The accomplishment, which is a major breakthrough toward mass-producing the medical diagnostic devices cheaply, is detailed online in academic journal Lab on a Chip. Researchers Greg Nordin, a BYU electrical engineering professor, and Adam Woolley, a BYU chemistry professor, say the key to their innovation was two-fold:
- Building their own 3D printer to print at a much higher resolution
- Using a new, specifically designed, low-cost, custom resin
“Others have 3D-printed fluidic channels, but they haven’t been able to make them small enough for microfluidics,” Nordin says. “So we decided to make our own 3D printer and research a resin that could do it.”
Their work has produced labs on a chip with flow channel cross sections as small as 18 micrometers by 20 micrometers. Previous efforts to 3D-print microfluidic devices have failed to achieve success smaller than 100 micrometers. The researchers’ 3D printer uses a 385 nm LED, which dramatically increases the available selection of UV absorbers for resin formulation compared to 3D printers with 405 nm LEDs.
Nordin said the advantages of 3D printing for microfluidic device fabrication are already well-known and that their method, digital light processing stereolithography (DLP-SLA), is an especially promising lower-cost approach. DLP-SLA uses a micromirror array chip, like those in most consumer projectors, to dynamically create the optical pattern for each layer during layer-by-layer printing of a device.
Researchers say they are laying the foundation for 3D printing to challenge the dominance of conventional methods — soft lithography and hot embossing — of microfluidic prototyping and development.
“We’re deliberately trying to start a revolution in how microfluidic devices are fabricated,” Nordin says.
Woolley’s research interests in microfluidics focus on using lab-on-a-chip devices to detect biomarkers related to preterm birth. To that end, he and Nordin just submitted a proposal to the National Institutes of Health to develop the approach in this paper for preterm birth prediction.

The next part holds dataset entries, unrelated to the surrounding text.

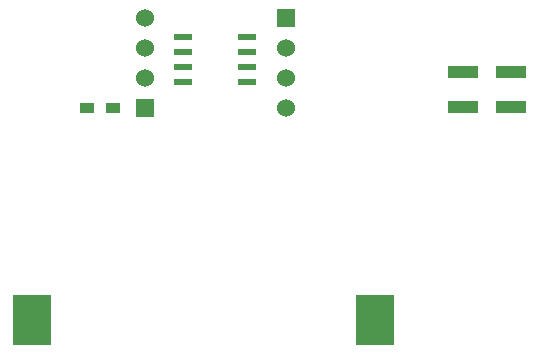
<source format=gbp>
G04 #@! TF.GenerationSoftware,KiCad,Pcbnew,5.0.0*
G04 #@! TF.CreationDate,2018-09-20T15:59:47+02:00*
G04 #@! TF.ProjectId,adri,616472692E6B696361645F7063620000,rev?*
G04 #@! TF.SameCoordinates,Original*
G04 #@! TF.FileFunction,Paste,Bot*
G04 #@! TF.FilePolarity,Positive*
%FSLAX46Y46*%
G04 Gerber Fmt 4.6, Leading zero omitted, Abs format (unit mm)*
G04 Created by KiCad (PCBNEW 5.0.0) date Thu Sep 20 15:59:47 2018*
%MOMM*%
%LPD*%
G01*
G04 APERTURE LIST*
%ADD10R,3.300000X4.200000*%
%ADD11R,1.200000X0.900000*%
%ADD12R,1.550000X0.600000*%
%ADD13R,1.524000X1.524000*%
%ADD14C,1.524000*%
%ADD15R,2.500000X1.000000*%
G04 APERTURE END LIST*
D10*
G04 #@! TO.C,Batt1*
X124500000Y-135000000D03*
X153500000Y-135000000D03*
G04 #@! TD*
D11*
G04 #@! TO.C,R1*
X131300000Y-117080000D03*
X129100000Y-117080000D03*
G04 #@! TD*
D12*
G04 #@! TO.C,U1*
X137300000Y-111095000D03*
X137300000Y-112365000D03*
X137300000Y-113635000D03*
X137300000Y-114905000D03*
X142700000Y-114905000D03*
X142700000Y-113635000D03*
X142700000Y-112365000D03*
X142700000Y-111095000D03*
G04 #@! TD*
D13*
G04 #@! TO.C,J2*
X145960000Y-109420000D03*
D14*
X145960000Y-111960000D03*
X145960000Y-114500000D03*
X145960000Y-117040000D03*
G04 #@! TD*
G04 #@! TO.C,J3*
X134040000Y-109460000D03*
X134040000Y-112000000D03*
X134040000Y-114540000D03*
D13*
X134040000Y-117080000D03*
G04 #@! TD*
D15*
G04 #@! TO.C,SW4*
X165000000Y-114000000D03*
X161000000Y-114000000D03*
X165000000Y-117000000D03*
X161000000Y-117000000D03*
G04 #@! TD*
M02*

</source>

Woolley says the paper represents an improvement of a factor of 100 on the size of features that are now possible in 3D-printed microfluidics. It also cuts down on time and hassle: the BYU-authored approach can create a device in 30 minutes’ time and doesn’t require the use of clean rooms — a special lab environment free from dust and other contaminants.
“It’s not just a little step; it’s a huge leap from one size regime to a previously inaccessible size regime for 3D printing,” Woolley says. “It opens up a lot of doors for making microfluidics more easily and inexpensively.”
Hua Gong is the BYU PhD student who spearheaded the experimental work that made possible the 3D printing advances. Bryce Bickham, a BYU undergraduate, also played a key role in the research. Bryce, who just finished his freshman year, took on the challenge of digging through a 20-volume set of books detailing the spectra of possible resin materials. Nordin said Bryce found the perfect material thanks to his weeks-long effort in the BYU library. Hua then used this material to make a successful 3D printer resin.